Parallel Surrogate Construction
Below we explain our workflow for constructing the surrogate via parallel simulations using the Grid Engine queuing system. The basic workflow and scripts we link were designed for this system, but should be adaptable to other queue-based clusters.
The basic approach is
- Save a metadata file with all information needed to build the surrogate.
- Construct pieces of the surrogate as independent single-core jobs on the cluster.
- Merge the pieces of the surrogate back together into a single complete surrogate.

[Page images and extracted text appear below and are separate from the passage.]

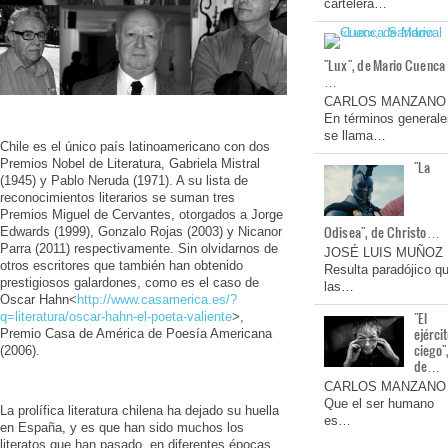
cartelera…
"Lux", de Mario Cuenca
…
CARLOS MANZANO
En términos generale
se llama…
Chile es el único país latinoamericano con dos
Premios Nobel de Literatura, Gabriela Mistral
"La
(1945) y Pablo Neruda (1971). A su lista de
reconocimientos literarios se suman tres
Premios Miguel de Cervantes, otorgados a Jorge
Odisea", de Christo…
Edwards (1999), Gonzalo Rojas (2003) y Nicanor
Parra (2011) respectivamente. Sin olvidarnos de
JOSÉ LUIS MUÑOZ
otros escritores que también han obtenido
Resulta paradójico q
prestigiosos galardones, como es el caso de
las…
Oscar Hahn<
http://www.casamerica.es/?
"El
q=literatura/oscar-hahn-el-poeta-valiente
>,
ejérci
Premio Casa de América de Poesía Americana
ciego"
(2006).
de…
CARLOS MANZANO
Que el ser humano
La prolífica literatura chilena ha dejado su huella
es…
en España, y es que han sido muchos los
literatos que han pasado, en diferentes épocas,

The surrogate used in [1] can be downloaded from here. Below we give the basic scripts and commands used in its construction (note constructing such a surrogate generally requires in total 500-2000 hours of cpu time on the Boston University cluster).
Our workflow is
- Edit "make_surrogate_metadata.jl" for your system and then run it in Julia (via
include("make_surrogate_metadata.jl")
). - Edit the bash scripts "queue_job.sh" and "run_sim.sh" for your system as appropriate and run queue_job.sh to submit the parallel surrogate jobs.
- After all jobs finish, edit "merge_surrogate_slices.jl" as appropriate and run it in Julia via
include("merge_surrogate_slices.jl")
to merge the output from each cluster job into one complete surrogate.
The linked scripts should correspond to those used to construct the surrogate in [1].
Bibliography
- A. Huhn, D. Nissley, ..., C. M. Deane, S. A. Isaacson, and O. Dushek, Analysis of emergent bivalent antibody binding identifies the molecular reach as a critical determinant of SARS-CoV-2 neutralisation potency, in review, available on bioRxiv (2024).